While in Northern Ireland, Mawhinney helped begin the peace process when tension between Protestants and Catholics began to escalate. “We tried to find areas of common ground and build on it,” he said. “It was difficult because they made attempts to kill us.”


He said the experience taught him that no democratic nation should cower in the face of terrorism. “Democracies have to stand firm; they can’t be pushed around,” he told a TV audience during a visit to Orlando, Fla., in March. “You cannot accomplish by violence what should be accomplished through the political process.”


Mawhinney said his party supported the British government’s decision to go to war in Iraq, and he regrets Spanish Prime Minister Jose Luis Rodriguez Zapatero’s decision to pull troops from Iraq in the wake of the Madrid terror bombing. Still, he said, “I think the cause on which we are embarked [in Iraq] will prevail.”


Looking back on his career, Mawhinney said he marvels at how far God has brought him. He said he remembers sitting in an 800-year-old cathedral in Peterborough, later named Cambridgeshire North West, telling God he didn’t know why He had brought him there. It was 1979, and he was one of more than 90 people to apply to be the Parliamentarian candidate for the region.


He said while sitting on the pew, he heard a voice tell him, “This is where I want you to be.” Though the people of Peterborough knew little about him, they chose Mawhinney as their representative, launching his political career.

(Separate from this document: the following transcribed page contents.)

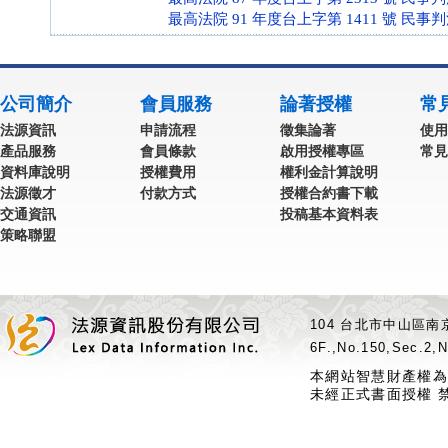
最高法院 91 年度台上字第 1411 號 民事
公司簡介
會員服務
論著授權
常
法源資訊
申請流程
徵集論著
使用
產品服務
會員條款
啟用授權專區
常見
資料庫說明
授權費用
權利金計算說明
法源徵才
付款方式
授權合約書下載
交通資訊
投稿基本資料表
策略聯盟
104 台北市中山區南京
6F.,No.150,Sec.2,N
本網站智慧財產權為
未經正式書面授權 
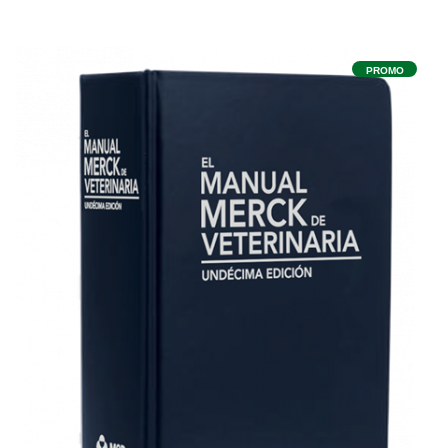
PROMO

Perhaps because he had such a dramatic experience, Mawhinney said he has had a keen sense of calling to public life. “God calls individuals to do what He calls them to do,” Mawhinney said. “God has not called all people to be politicians, but He has given us the privilege of living in a democracy.”


He says that privilege breeds a responsibility among Christians to get involved on some level, whether simply by voting, participating in school boards or city councils, or seeking state or national office.


He said if Christians believe this is the Father’s world, “then we have the opportunity, and I would say the responsibility within certain limits, to try to engage in that process to try to shift the values of the systems to which we attach importance.”


He said being known as a committed Christian has been an advantage for him. “People like to know their elected representatives believe in things, even if they don’t share the beliefs,” Mawhinney said.


However, he said he has received criticism from Christians who believed he had no business in politics. “There is still a … stream within particularly the evangelical wings of the church, and I would guess the charismatic wings of the church too, there is still a strong sense of, ‘Come out from among them and be ye separate.'”


He says many Christians are concerned that politics requires compromise. “If we didn’t compromise with each other, there’d never be a church program,” he said. “If you mean compromise in the sense of calling into question the fundamentals of my faith, I don’t do that. In our system, we don’t have to do that.”


The 63-year-old plans to stay active in his retirement. Married with three adult children, Mawhinney is president of England’s football league and serves on the board of World Relief, a Christian humanitarian organization. He said he may write another book; his autobiography, In the Firing Line, released in 1999.


Although he says Christians need more teaching about how they can fuse their faith with political activity, he is encouraged. “Twenty-five years ago I was a serious oddball,” Mawhinney said. “Now, I’m just an oddball.”